I do this and i get shiny'er than new brass - BLING !!!!!

LGB
 
lgbloader has it. Though I use a very fine ground corncob and aluminum oxide. Tumble until you are happy with the shine and reload them. Sometimes I tumble for an half and hour. Sometimes as much as 5 hours. It all depends...
 
Personally...... I tumble until their CLEAN, that's all I'm trying to accomplish. CLEAN brass is easier on the dies......... Make sure that you're not overloading the tumbler bowl, that will extend the time required by a large margin.......
 
Try washing the brass first. Mix this up:
1C water
1C white vinegar
1Tsb dish soap
1Tsb salt

Mix it up and throw in your brass. Agitate every 3-5 min for about 30 min and rinse with fresh water. Dry then tumble for 2 hours in walnut with Nu-Finish and you should be happy.
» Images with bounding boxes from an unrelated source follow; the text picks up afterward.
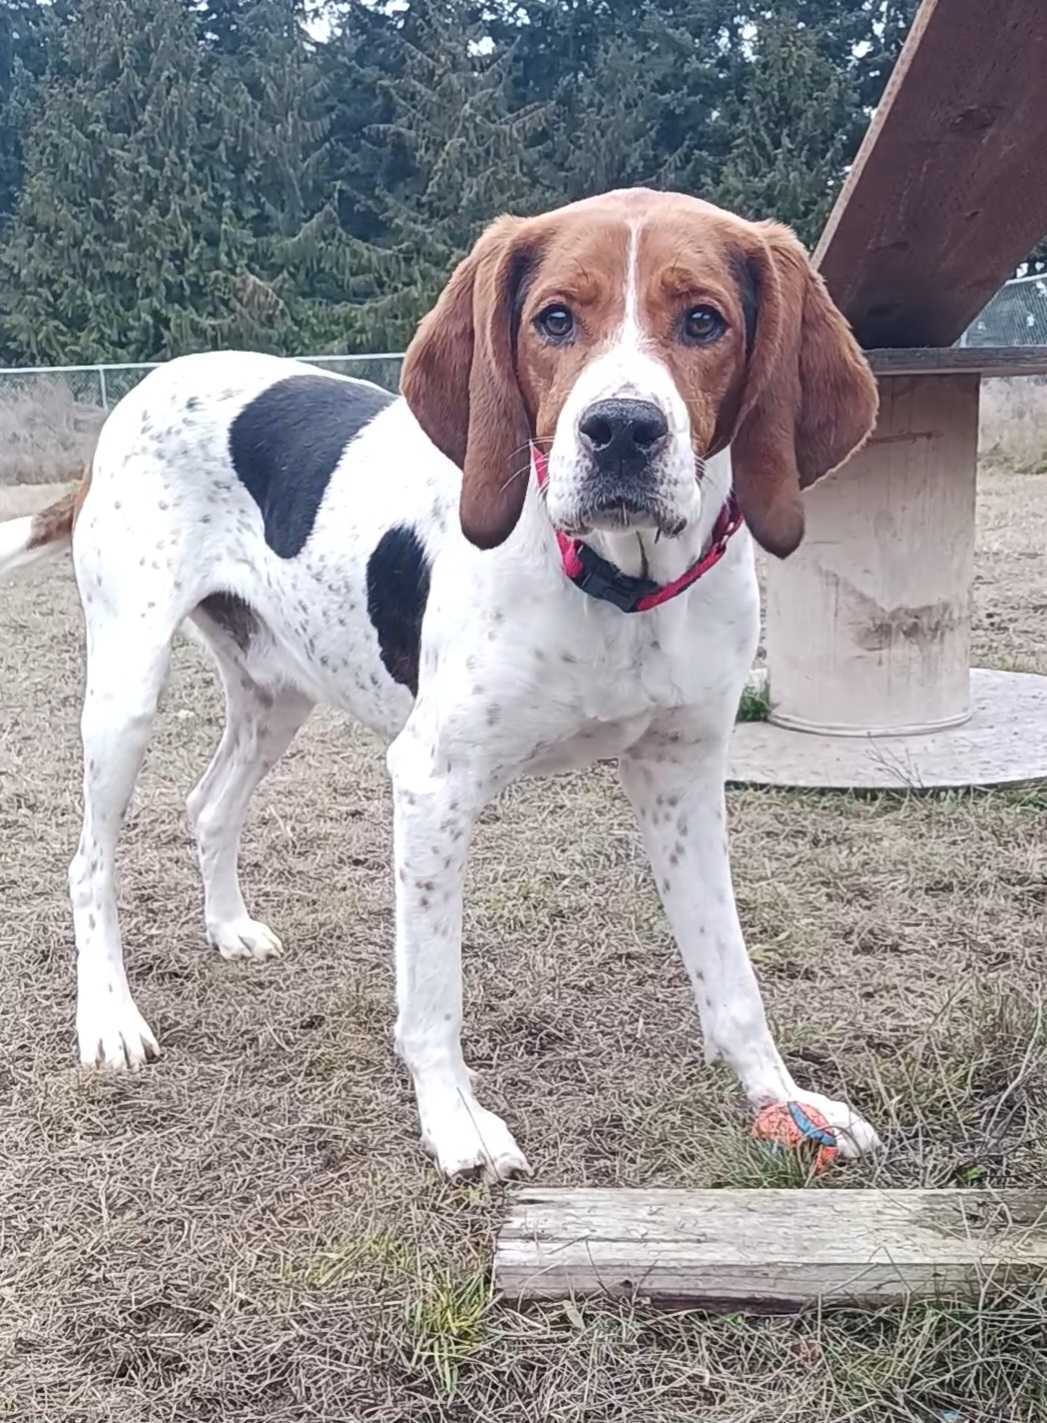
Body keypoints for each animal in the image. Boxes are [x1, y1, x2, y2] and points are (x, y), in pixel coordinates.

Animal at [2, 189, 881, 1178]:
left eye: (703, 321)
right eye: (554, 319)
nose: (620, 429)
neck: (617, 583)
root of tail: (142, 390)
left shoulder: (682, 779)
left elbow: (731, 977)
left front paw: (782, 1097)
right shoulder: (432, 781)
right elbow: (432, 993)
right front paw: (453, 1115)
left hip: (277, 691)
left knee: (209, 804)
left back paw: (228, 926)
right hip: (126, 692)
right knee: (88, 864)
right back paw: (109, 1018)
I pick up outside range brass and around here if it sits long on the ground it will have brown stains on the side that contacted the ground. The above fixes it for me and I have BLING!!!:cool:
 
I have been running my RCBS Sidewinder with 4 hours, walnut media and a cap full of Dillon brass polish. Everything seems to get quite clean on the outside of the cases in that time frame for me.
 
Seems that with fresh corn cob and one of the polishes (either flitz, the Blue Dillon polish, or midways's polish) it takes maybe an hour to two hours. When the media gets loaded up with crap, it might take an extra hour or so..
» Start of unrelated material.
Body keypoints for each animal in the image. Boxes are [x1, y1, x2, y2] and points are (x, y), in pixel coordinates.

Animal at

I dislike walnut shell, it never really worked well for me. Corn cob has always been my go to. I just bought a 50 # sack. Should last me quite some time. I think the last 30 pounds lasted me.. 2-3 years and I use one of those large Dillon tumblers.
 
"How long do I need to tumble my spent .44 mag. brass before they get shiney and clean?"

It's not a time thing, it's a results thing. Tumble until you like them.
 
I routinely tumble brass all day while I am at work or all night while I sleep. That will get the dirtiest brass clean, except super stained range brass.

The cleaner your brass, the less tumbling time is needed. I can tumble my .357 light target load brass for two hours and it will be super shiney. Some loads which dirty the brass more take longer. The loads that don't get enough pressure up to expand the case enough to seal the chamber, thus "scorching" the brass, take a good bit longer. (Think Cowboy loads in .45 Colt ;))
 
i`ve reread this thread & have a ?? for hornsmith brad, are you useing a load of 296 below suggested starting?
if so stop , not good , warnings & threads all over to not do this!
sounds as if low pressure not expanding cases??